Excerpt -
# REW and apollo



## Steve111 (Apr 13, 2013)

Hi,

Can someone help me set up my Universal Audio Apollo for measuring with REW please?

I've been reading a lot of possible solutions but I don't get it running.
Output signal is OK, but I don't get any input signal from my measurement mic.

Output device is on 'Default Device' 
Input device is also on 'Default Device', I tried it at 'universal audio apollo' and still I don't get a signal into REW.

I'm on an iMac, running OS X, only connected to the Apollo with a DBX measurement mic plugged into mic input 1

Steve


----------



## JohnM (Apr 11, 2006)

You need to use the beta version of REW to get audio interfaces working properly on the Mac (Apple's version of the Java runtime had a lot of bugs in its audio handling, the beta version has a working Java runtime in it). You can get the beta version here. Note that you need OS X 10.7.3 or later and you should remove REW before you unzip the beta version bundle and drag it into the Applications folder. Select the Universal Audio Appollo for output and input.

Tasks for this exercise -
[1] In the REW and Apollo thread, retype the stretch from "Can someone help" through "my measurement mic.".
[2] Answer these from the REW and Apollo thread:
(a) What is plugged into mic input 1 of the Apollo?
(b) Which version of OS X or later does the beta version need?
(c) What should be removed before unzipping the beta version bundle?
You can leave the records aside; they aren't needed here.

Data extracts -
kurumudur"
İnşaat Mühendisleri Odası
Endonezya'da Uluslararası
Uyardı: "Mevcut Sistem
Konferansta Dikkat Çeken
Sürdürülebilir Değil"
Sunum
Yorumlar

Solutions in order -
[1]
Can someone help me set up my Universal Audio Apollo for measuring with REW please?

I've been reading a lot of possible solutions but I don't get it running.
Output signal is OK, but I don't get any input signal from my measurement mic.

[2]
(a) A DBX measurement mic.
(b) OS X 10.7.3.
(c) REW.